**Problem statement**
Write the records out again exactly as they read, dropping any picture they hold.
━━━━━ Data to use ━━━━━
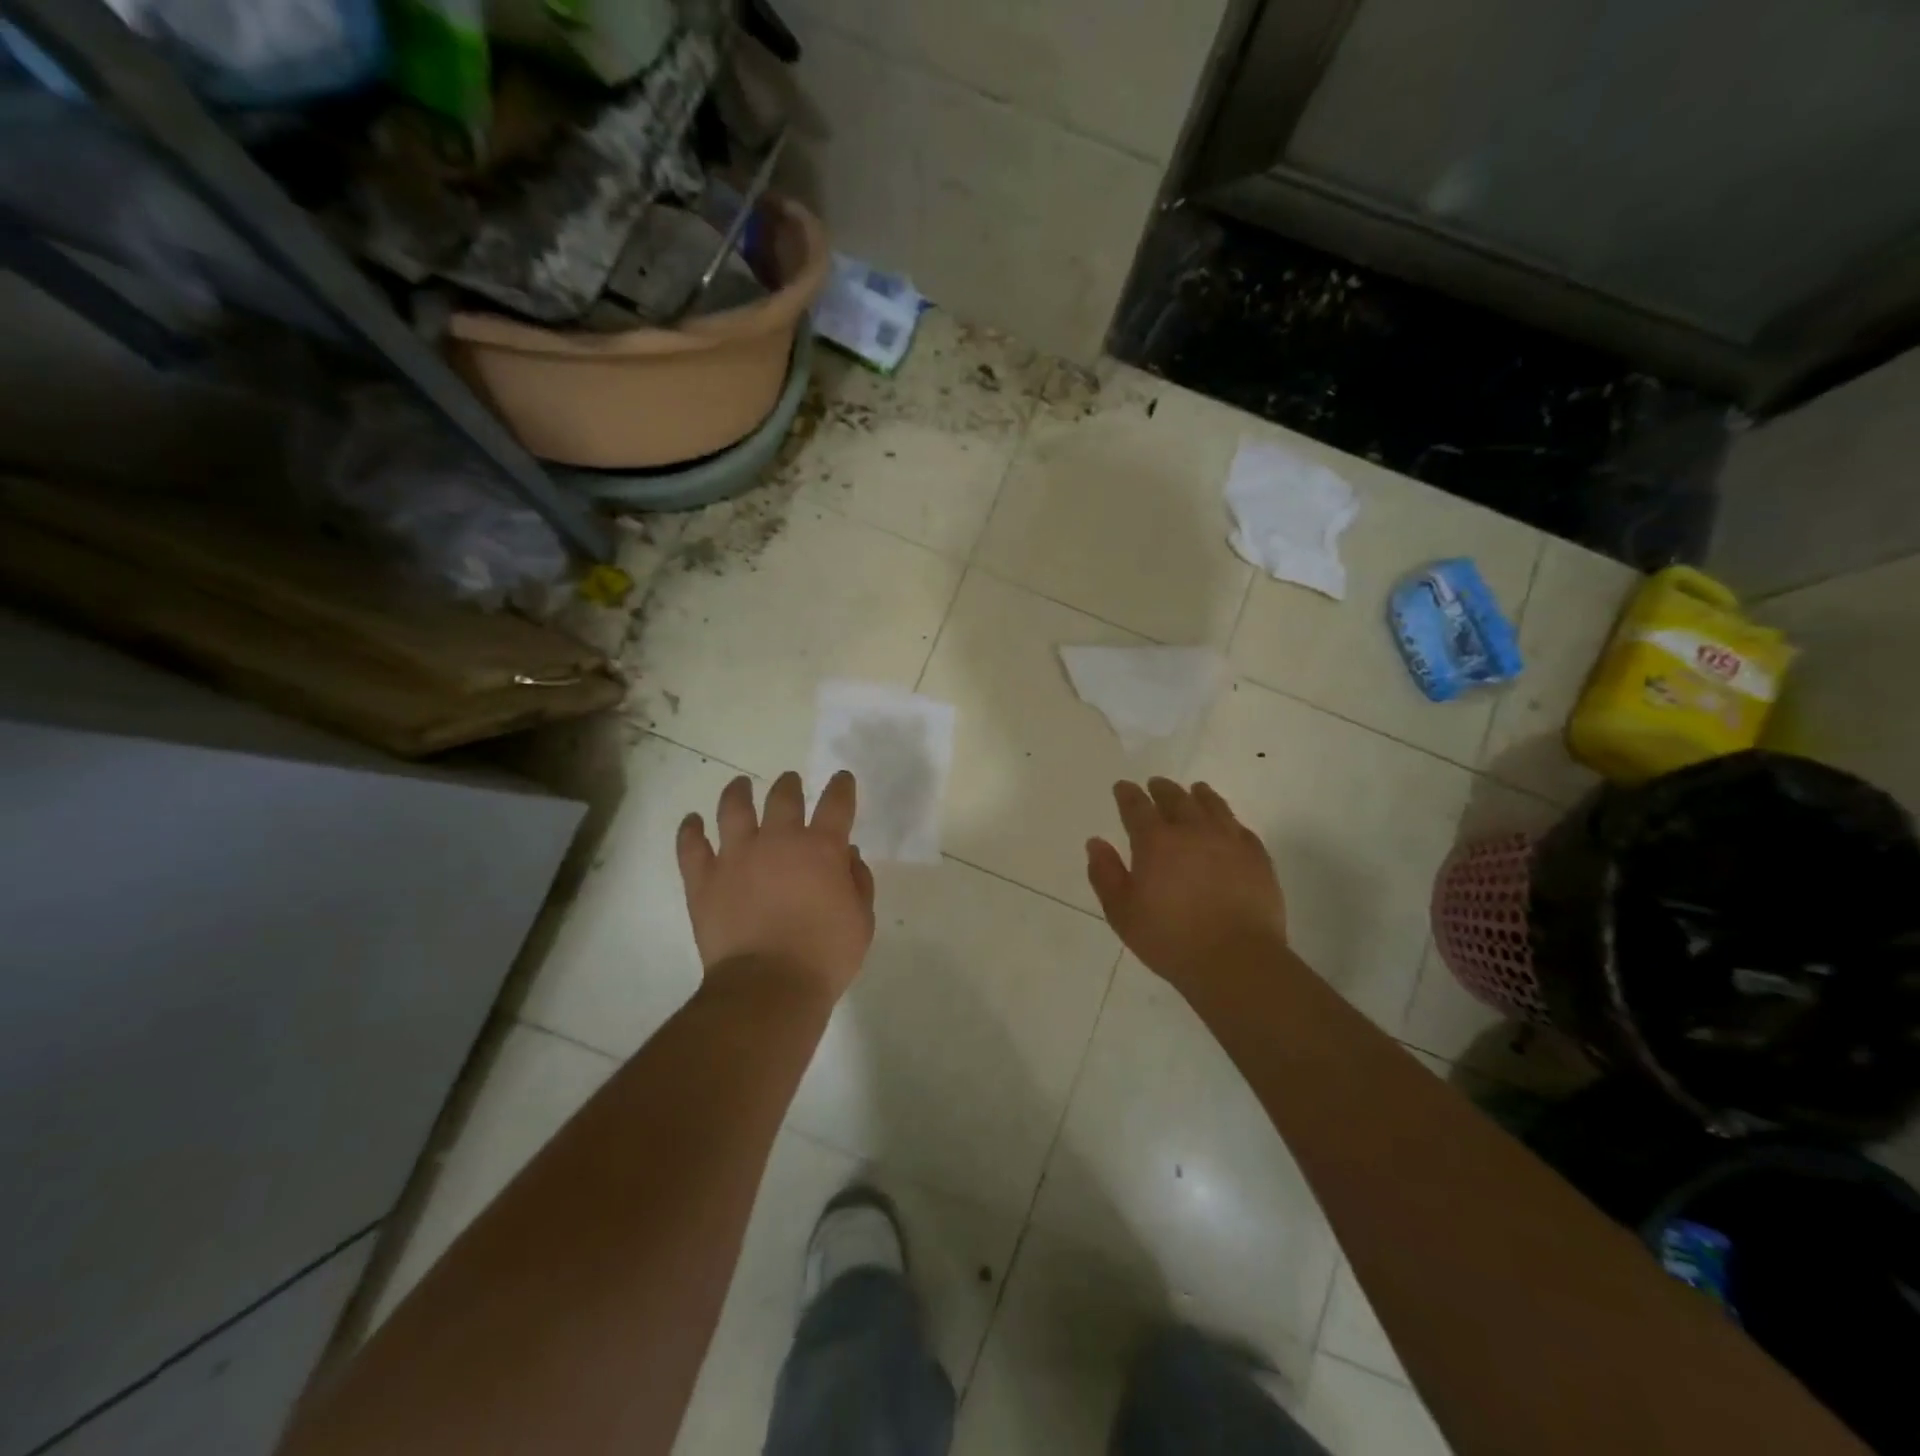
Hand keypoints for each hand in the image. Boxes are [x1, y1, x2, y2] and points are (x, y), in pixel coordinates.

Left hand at [677, 770, 875, 999]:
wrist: (768, 987)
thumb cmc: (825, 955)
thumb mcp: (861, 920)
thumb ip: (858, 882)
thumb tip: (848, 855)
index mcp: (821, 848)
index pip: (836, 803)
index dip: (841, 787)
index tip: (841, 779)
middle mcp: (778, 841)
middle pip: (783, 797)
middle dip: (789, 785)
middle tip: (791, 782)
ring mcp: (736, 857)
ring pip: (734, 809)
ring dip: (738, 792)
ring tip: (740, 785)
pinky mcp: (704, 879)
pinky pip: (691, 846)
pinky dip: (690, 831)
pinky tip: (692, 822)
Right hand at [1087, 778, 1287, 995]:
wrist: (1236, 960)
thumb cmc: (1170, 939)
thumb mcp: (1122, 913)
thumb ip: (1105, 874)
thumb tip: (1095, 842)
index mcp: (1155, 841)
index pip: (1137, 807)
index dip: (1127, 794)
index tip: (1123, 787)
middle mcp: (1192, 830)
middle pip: (1175, 798)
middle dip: (1162, 789)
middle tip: (1156, 785)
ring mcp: (1229, 840)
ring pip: (1212, 805)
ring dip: (1199, 795)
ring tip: (1195, 790)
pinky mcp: (1257, 857)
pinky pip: (1240, 827)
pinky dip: (1228, 820)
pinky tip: (1227, 824)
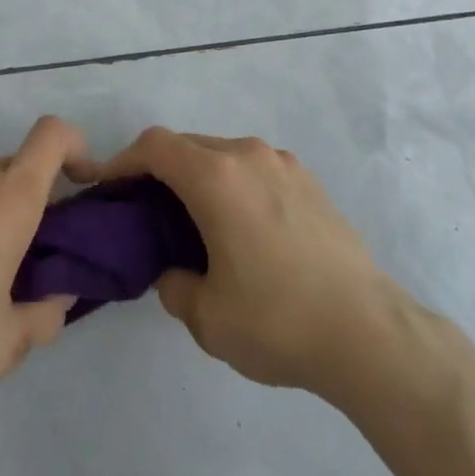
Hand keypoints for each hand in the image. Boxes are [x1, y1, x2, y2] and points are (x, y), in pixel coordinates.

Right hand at [75, 127, 397, 396]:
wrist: (366, 330)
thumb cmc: (278, 320)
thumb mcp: (208, 318)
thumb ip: (174, 286)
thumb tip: (173, 271)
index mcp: (216, 177)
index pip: (155, 146)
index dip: (123, 160)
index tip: (108, 187)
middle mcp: (247, 155)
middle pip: (188, 145)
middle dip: (160, 170)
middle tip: (147, 212)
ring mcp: (282, 162)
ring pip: (223, 154)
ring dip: (200, 176)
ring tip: (196, 222)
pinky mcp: (308, 179)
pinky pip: (254, 167)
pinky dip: (234, 183)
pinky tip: (243, 228)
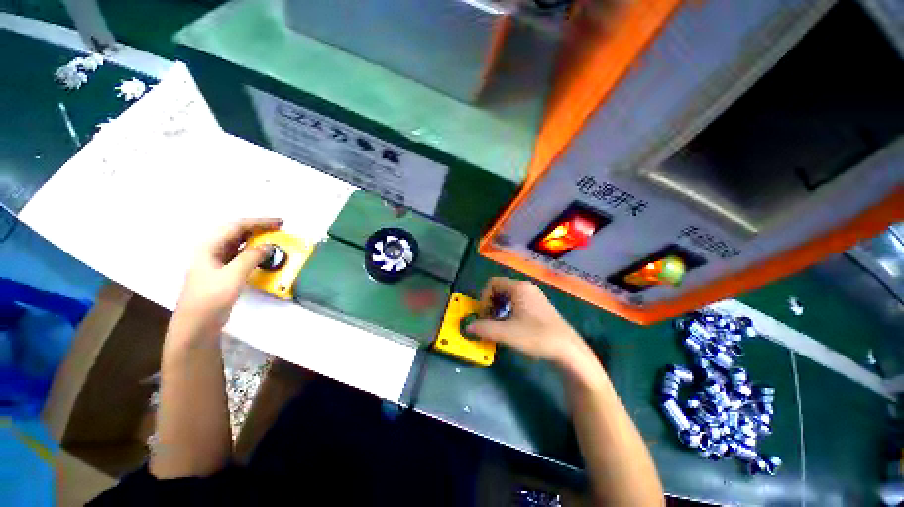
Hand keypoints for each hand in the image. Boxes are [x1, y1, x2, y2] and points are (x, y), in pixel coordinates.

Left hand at [169, 218, 282, 343]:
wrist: (196, 324)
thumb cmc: (211, 298)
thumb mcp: (233, 276)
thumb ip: (251, 258)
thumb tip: (269, 246)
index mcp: (209, 247)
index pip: (236, 226)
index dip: (259, 222)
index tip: (280, 223)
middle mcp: (212, 250)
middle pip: (236, 232)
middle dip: (258, 228)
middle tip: (279, 229)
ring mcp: (217, 262)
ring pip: (239, 244)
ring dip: (257, 239)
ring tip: (274, 239)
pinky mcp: (223, 272)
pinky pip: (241, 255)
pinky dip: (254, 252)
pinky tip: (263, 255)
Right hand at [466, 278, 587, 366]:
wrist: (568, 350)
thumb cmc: (536, 337)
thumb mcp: (506, 333)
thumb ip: (484, 328)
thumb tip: (468, 326)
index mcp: (519, 288)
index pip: (493, 283)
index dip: (483, 298)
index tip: (483, 315)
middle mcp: (527, 288)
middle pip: (500, 289)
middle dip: (491, 304)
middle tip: (489, 321)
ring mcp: (535, 297)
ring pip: (509, 297)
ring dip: (499, 309)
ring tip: (499, 326)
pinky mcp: (540, 307)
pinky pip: (518, 304)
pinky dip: (509, 312)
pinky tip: (512, 327)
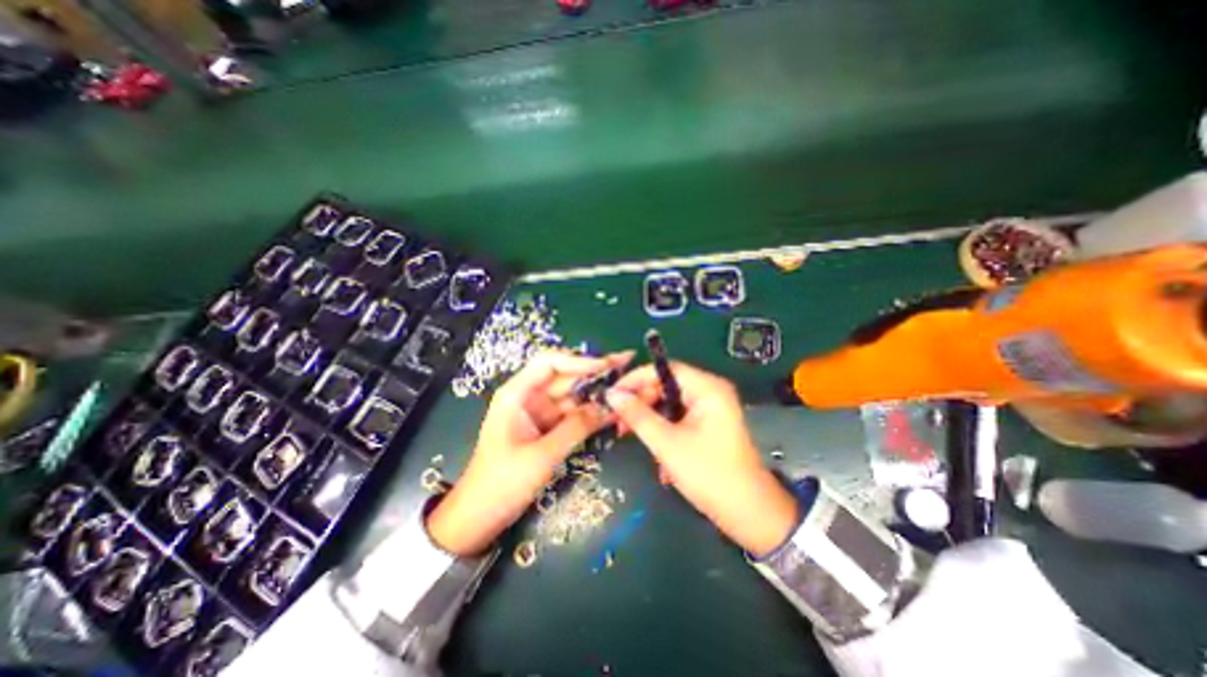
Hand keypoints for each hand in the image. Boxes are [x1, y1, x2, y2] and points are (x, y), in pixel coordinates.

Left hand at [427, 348, 631, 553]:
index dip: (579, 361)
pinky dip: (591, 412)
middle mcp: (529, 397)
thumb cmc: (502, 483)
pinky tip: (613, 409)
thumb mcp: (542, 456)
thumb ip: (576, 428)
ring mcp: (539, 412)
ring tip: (628, 385)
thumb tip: (608, 406)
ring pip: (573, 395)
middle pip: (566, 376)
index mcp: (517, 393)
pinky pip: (573, 414)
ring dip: (597, 392)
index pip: (550, 363)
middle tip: (627, 363)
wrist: (479, 517)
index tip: (607, 366)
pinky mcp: (547, 428)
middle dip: (595, 371)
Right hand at [609, 361, 799, 558]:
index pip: (664, 369)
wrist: (749, 515)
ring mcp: (710, 410)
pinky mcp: (708, 426)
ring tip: (630, 436)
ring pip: (669, 403)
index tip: (612, 393)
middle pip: (666, 385)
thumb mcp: (667, 443)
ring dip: (650, 419)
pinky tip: (656, 453)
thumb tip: (611, 394)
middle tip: (619, 421)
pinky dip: (663, 430)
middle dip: (641, 402)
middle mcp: (710, 392)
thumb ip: (638, 415)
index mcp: (707, 388)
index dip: (635, 378)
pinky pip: (679, 418)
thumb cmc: (709, 474)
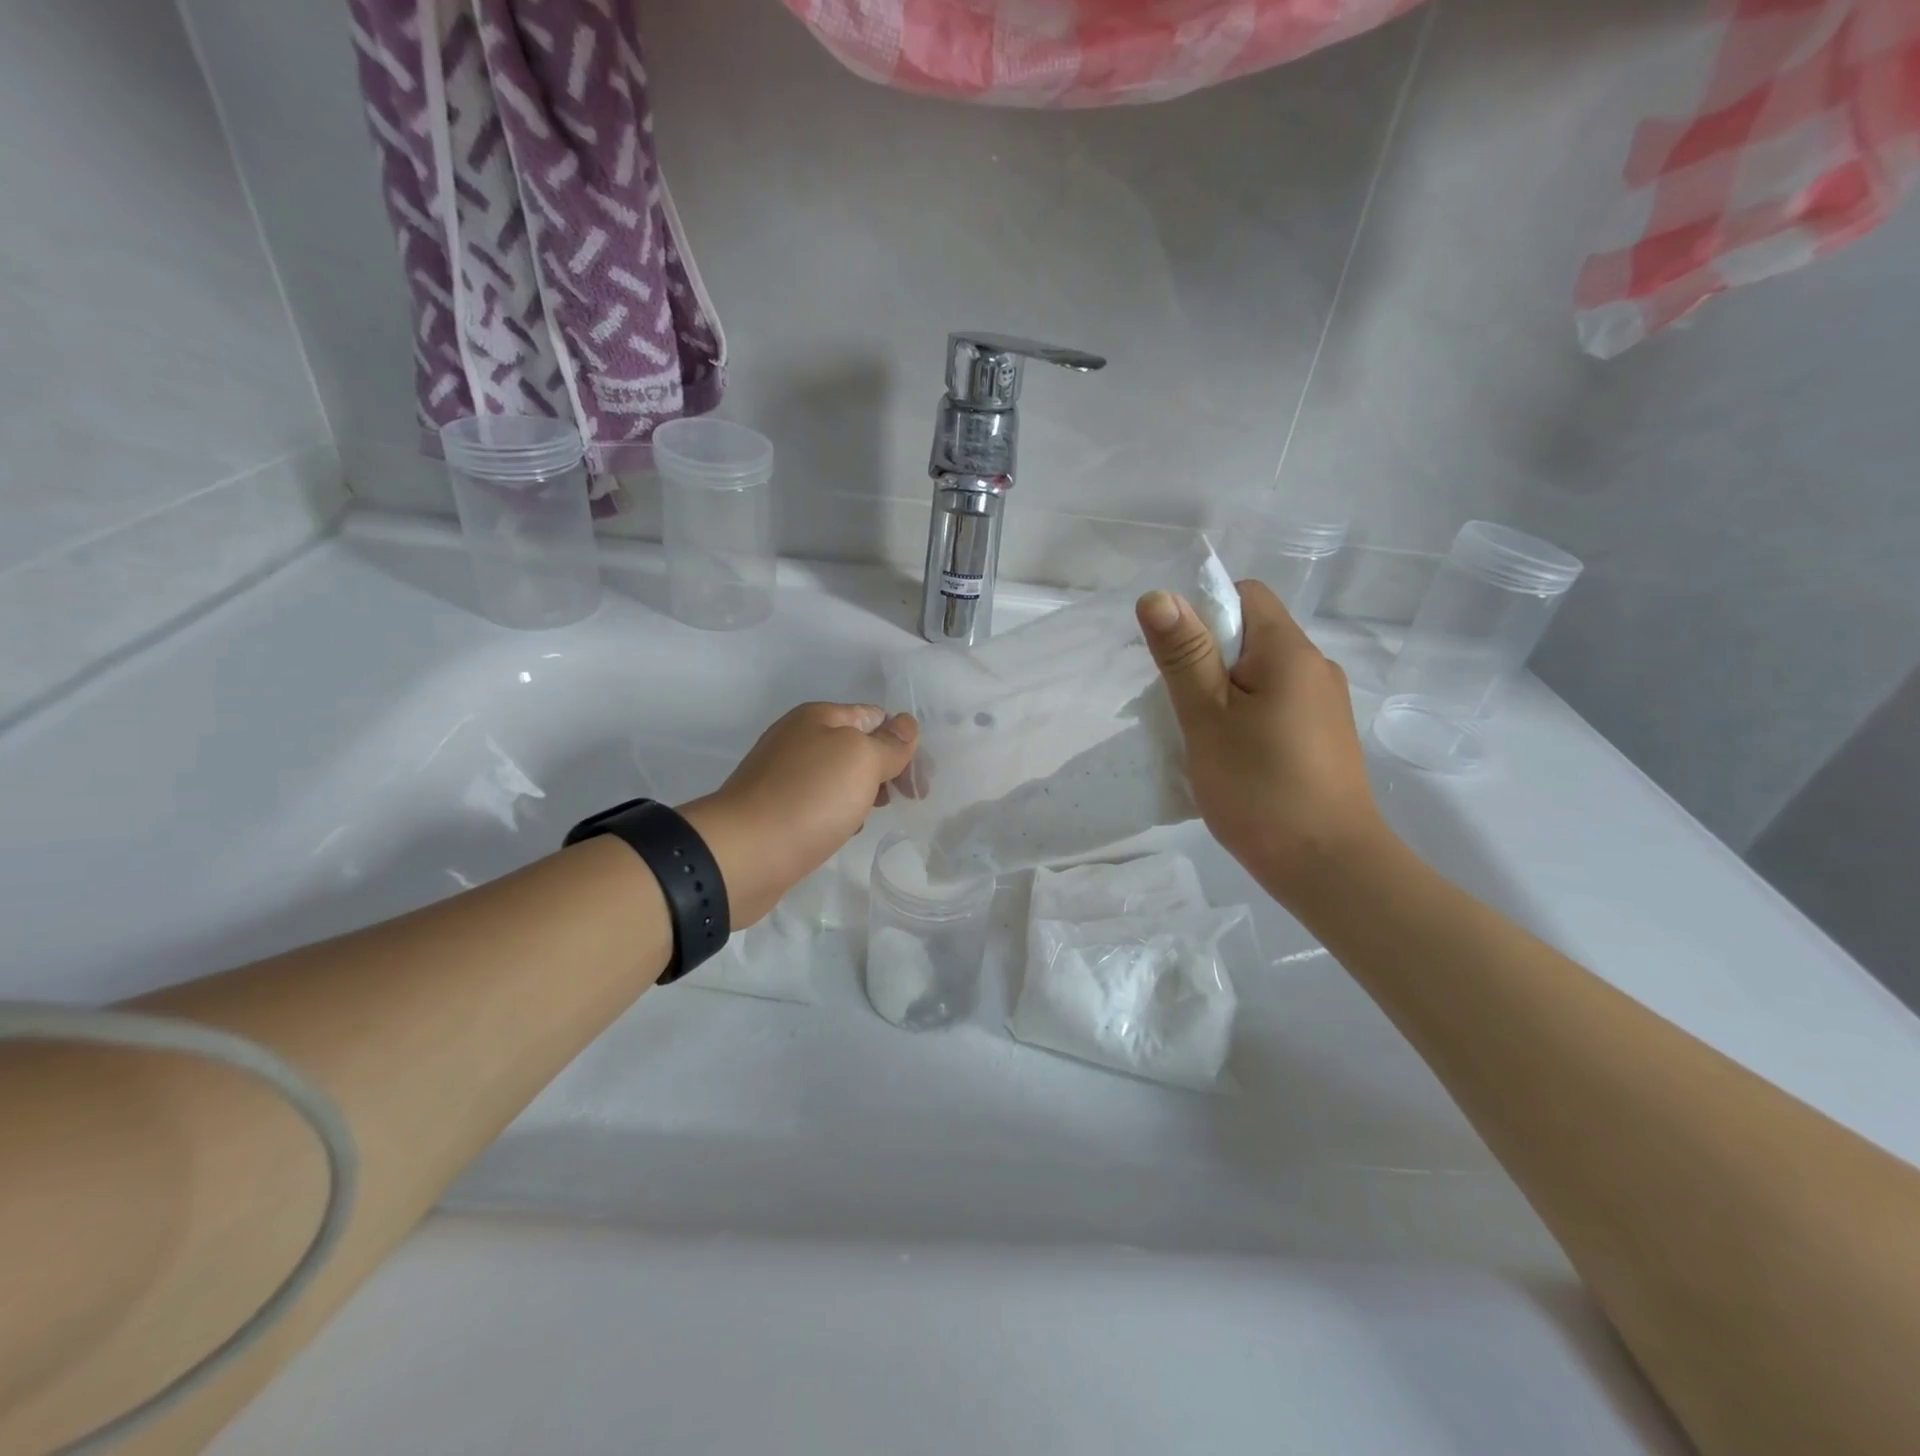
━━━━━
**Solution to the problem**
Hand keypoints for each hand in the image. Boxes are [x1, y1, x2, y2] and points are (x, y), in pixel coordinates.

Left hand at [677, 770, 875, 999]:
wrist: (768, 987)
thumb cmc: (825, 955)
thumb mcp: (861, 920)
thumb ip: (858, 882)
thumb tip: (848, 855)
index mcp: (821, 848)
index pip: (836, 803)
index dip: (841, 787)
index tip: (841, 779)
middle mcp: (778, 841)
middle pip: (783, 797)
middle dip: (789, 785)
middle tip: (791, 782)
ring mcp: (736, 857)
ring pip: (734, 809)
ring dip: (738, 792)
ring tip: (740, 785)
pinky mcp: (704, 879)
pinky pip: (691, 846)
pinky dip: (690, 831)
pinky tip: (692, 822)
Right hand at [1087, 778, 1287, 995]:
wrist: (1236, 960)
thumb cmc: (1170, 939)
thumb mcp: (1122, 913)
thumb ip: (1105, 874)
thumb tip: (1095, 842)
index mcp: (1155, 841)
index pip: (1137, 807)
index dip: (1127, 794)
index tip: (1123, 787)
middle mcp: (1192, 830)
middle pip: (1175, 798)
middle dip: (1162, 789)
middle tip: (1156, 785)
ring mcp: (1229, 840)
ring pip: (1212, 805)
ring dip: (1199, 795)
ring tip: (1195, 790)
pinky mcp: (1257, 857)
pinky pip: (1240, 827)
pinky dip: (1228, 820)
pinky tip: (1227, 824)
Hand keypoints for each hand in the image. Boxes are [x1, y1, x2, y2] and points are (x, y), in pixel coordinates.

Right hand at [75, 127, 397, 396]:
wrist: (366, 330)
thumb cmc: (278, 320)
thumb mcp: (208, 318)
thumb ip: (174, 286)
thumb tip: (173, 271)
index mcp: (216, 177)
index pip: (155, 146)
index dip: (123, 160)
index tip: (108, 187)
middle mcp: (247, 155)
middle pip: (188, 145)
middle dip: (160, 170)
middle tip: (147, 212)
ring mcp: (282, 162)
ring pip: (223, 154)
ring dip: (200, 176)
ring tip: (196, 222)
pinky mcp: (308, 179)
pinky pip: (254, 167)
pinky dip: (234, 183)
pinky tip: (243, 228)
Hand keypoints for each hand in the image. Boxes are [x1, y1, x2, y2] and points are (x, y), in pixel coordinates.

Left hand at [169, 218, 282, 343]:
wrist: (196, 324)
thumb cmc: (211, 298)
thumb mcp: (233, 276)
thumb ip: (251, 258)
thumb tip: (269, 246)
index mcp: (209, 247)
index pip: (236, 226)
index dip: (259, 222)
index tip: (280, 223)
middle mcp: (212, 250)
middle pip: (236, 232)
middle dip: (258, 228)
middle tip: (279, 229)
ring mcp: (217, 262)
ring pip: (239, 244)
ring dip: (257, 239)
ring tip: (274, 239)
pinky mcp: (223, 272)
pinky pip: (241, 255)
pinky dip: (254, 252)
pinky tip: (263, 255)
Right hand at [466, 278, 587, 366]:
wrist: (568, 350)
thumb cmc: (536, 337)
thumb mcp: (506, 333)
thumb ip: (484, 328)
thumb tip: (468, 326)
index mcp: (519, 288)
index pip: (493, 283)
index dip: (483, 298)
index tip: (483, 315)
middle mcp: (527, 288)
middle pip: (500, 289)
middle dip: (491, 304)
middle tip: (489, 321)
ring mcp: (535, 297)
ring pip: (509, 297)
ring dip: (499, 309)
ring tip: (499, 326)
pinky mcp: (540, 307)
pinky pip: (518, 304)
pinky dip: (509, 312)
pinky tip: (512, 327)
Hand keypoints for each hand in the image. Boxes are [x1, y1, x2, y2] and points are (x, y), in pixel coordinates.

Left hand at [427, 348, 631, 553]:
index dip: (579, 361)
pinky dip: (591, 412)
middle mcp: (529, 397)
thumb cmc: (502, 483)
pinky tip: (613, 409)
thumb mcp: (542, 456)
thumb ip: (576, 428)
ring mcp: (539, 412)
ring tip: (628, 385)
thumb tip: (608, 406)
ring pip: (573, 395)
middle pip: (566, 376)
index mcp: (517, 393)
pinky pip: (573, 414)
ring dip: (597, 392)
index pip: (550, 363)
middle tip: (627, 363)
wrist: (479, 517)
index tip: (607, 366)
pinky mcp: (547, 428)
middle dip: (595, 371)
Right hand at [609, 361, 799, 558]:
index pip: (664, 369)
wrist: (749, 515)
ring mcp: (710, 410)
pinky mcp: (708, 426)
ring tip: (630, 436)
ring pip: (669, 403)
index tip: (612, 393)
middle pip: (666, 385)
thumb mcp: (667, 443)
ring dip: (650, 419)
pinky tip: (656, 453)
thumb tip: (611, 394)
middle tip: (619, 421)
pinky dip: (663, 430)
middle dip: (641, 402)
middle mcp: (710, 392)
thumb ip: (638, 415)
index mcp: (707, 388)
index dip: (635, 378)
pinky pip: (679, 418)
thumb cmc: (709, 474)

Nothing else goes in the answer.